This year, France is showcasing strong commitment to the global health cause. On 10 October 2019, in Lyon, it will be hosting the Sixth Replenishment Conference of the Global Fund to Fight AIDS, Tuberculosis and Malaria, which aims to raise at least US$14 billion for funding its programmes between 2021 and 2023. It is also chairing the G7, including a ministerial health meeting in May 2019, as well as the diplomacy and health group.
This mobilization is taking place amid doubts over the achievement of the sustainable development goals, on the one hand, and of the pledge to end HIV by 2030 on the other. It is already clear that the UNAIDS targets for 2020 will not be achieved, especially in West and Central Africa. Despite the progress made, access to high-quality prevention, screening and treatment services remains insufficient and bottlenecks within health systems and human rights violations are compounding the difficulties.

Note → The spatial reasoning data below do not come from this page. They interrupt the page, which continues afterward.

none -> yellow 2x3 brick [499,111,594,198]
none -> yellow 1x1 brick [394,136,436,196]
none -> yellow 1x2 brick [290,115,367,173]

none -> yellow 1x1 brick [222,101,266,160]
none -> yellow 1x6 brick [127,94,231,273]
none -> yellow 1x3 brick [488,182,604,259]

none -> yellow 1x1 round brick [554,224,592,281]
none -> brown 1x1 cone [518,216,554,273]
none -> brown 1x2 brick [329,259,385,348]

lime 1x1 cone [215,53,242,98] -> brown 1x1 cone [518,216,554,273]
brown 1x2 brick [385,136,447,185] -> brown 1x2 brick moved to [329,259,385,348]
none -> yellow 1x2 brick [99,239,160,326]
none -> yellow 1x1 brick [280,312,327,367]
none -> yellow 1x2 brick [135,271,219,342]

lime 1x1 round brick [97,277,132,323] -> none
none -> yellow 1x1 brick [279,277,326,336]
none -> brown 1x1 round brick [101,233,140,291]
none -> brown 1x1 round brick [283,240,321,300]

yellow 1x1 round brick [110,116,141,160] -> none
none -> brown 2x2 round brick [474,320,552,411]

Against this backdrop, the French National AIDS & Viral Hepatitis Council (CNS) has vowed to address the challenges involved in the global fight against HIV/AIDS and, more specifically, France’s goals. In an initial Position paper, the CNS sets out four recommendations for the public authorities’ attention in order to bolster France’s investment ahead of the G7 ministerial health meeting and in the run-up to the conference in Lyon.

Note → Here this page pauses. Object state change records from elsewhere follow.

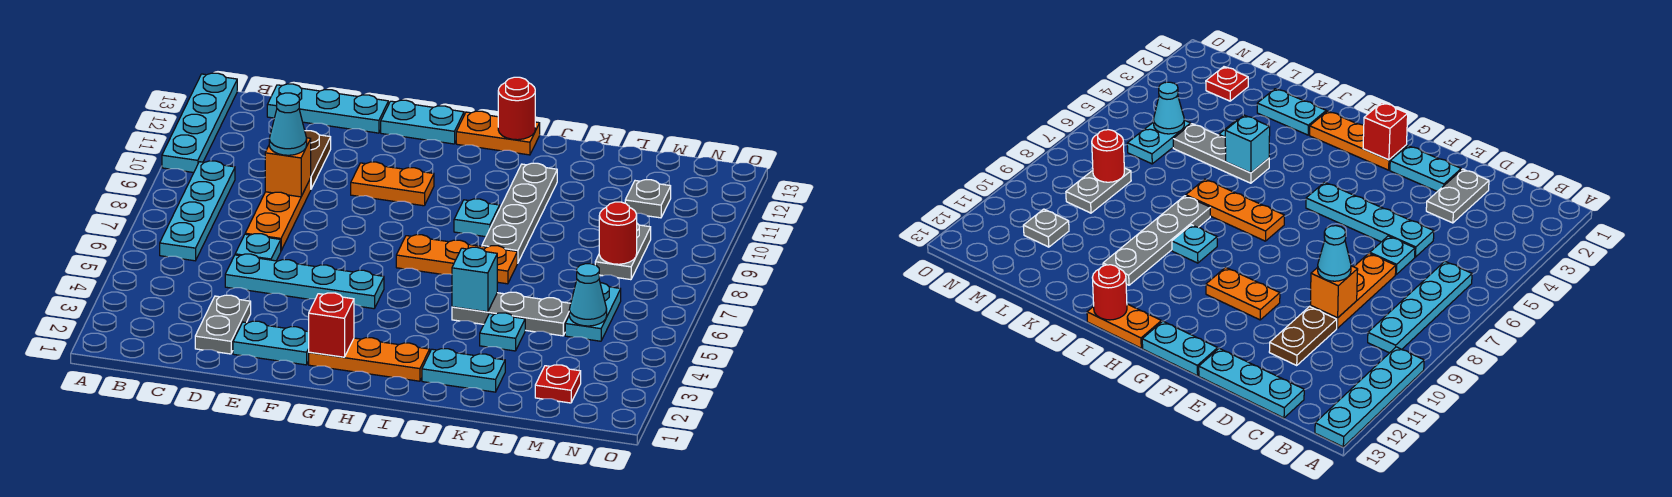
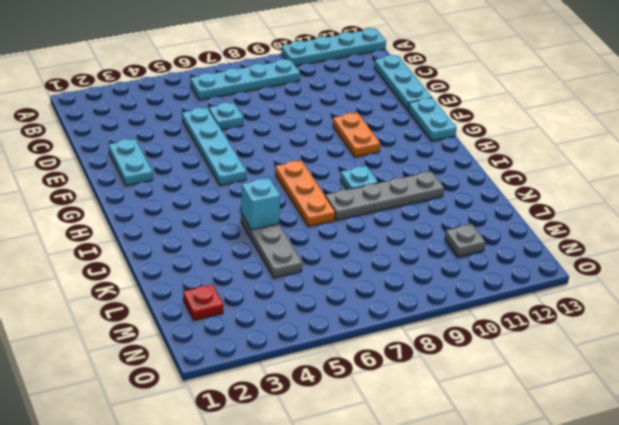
none -> grey 1x2 plate [195,295,251,354]
none -> orange 1x3 plate [245,179,311,250]
none -> brown 1x2 plate [305,131,331,189]
none -> orange 1x3 plate [309,338,430,381]

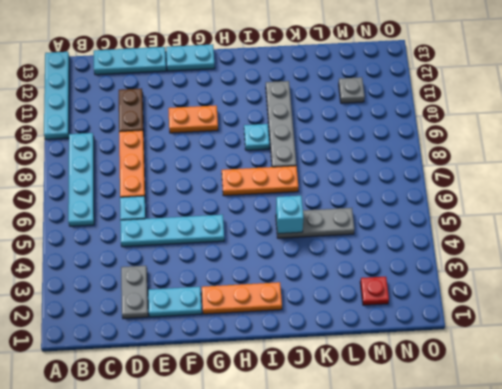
none -> orange 1x2 plate [456,111,540,155]
none -> cyan 1x2 plate [422,349,505,392]
none -> cyan 1x1 plate [480,313,525,351]
none -> cyan 1x2 plate [565,283,621,341]

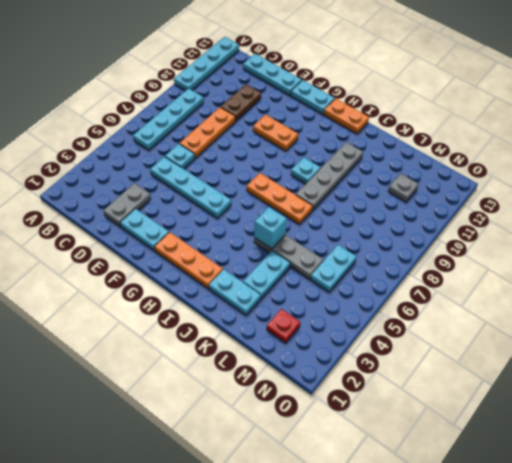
cyan 1x2 plate [243,251,290,298] -> cyan 1x1 plate [480,313,525,351]
none -> grey 1x2 plate [595,224,651,280]
none -> orange 1x1 brick [265,138,311,197]
none -> red 1x1 brick [309,293,354,357]
none -> red 1x1 round brick [498,77,535,140]

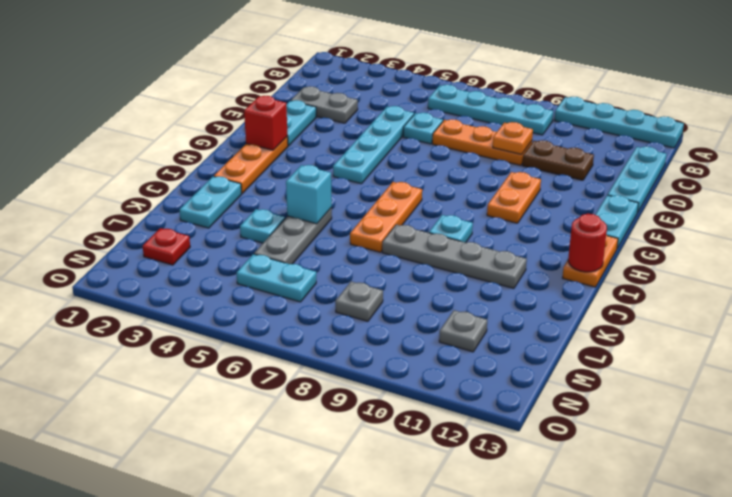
orange 1x1 plate [493,122,533,155] -> orange 1x1 brick [265,138,311,197]
grey 1x1 plate [335,281,383,321] -> grey 1x2 plate [595,224,651,280]
none -> cyan 1x1 cone [569,264,607,326]
none -> red 1x1 round brick [599,202,637,264]
none -> cyan 1x1 cone [269,93,307,155]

France must scale up its three-year contribution to the Global Fund, in keeping with the increase in its official development aid, and attract new funders to the cause. In return, France must ask the Global Fund for clarifications on its investment case and commitments to progress towards a more cross-cutting, integrated and coordinated approach at international level. More broadly, together with its partners, especially those in Europe, France must raise the profile of its priorities and further assert its influence within the global health agenda.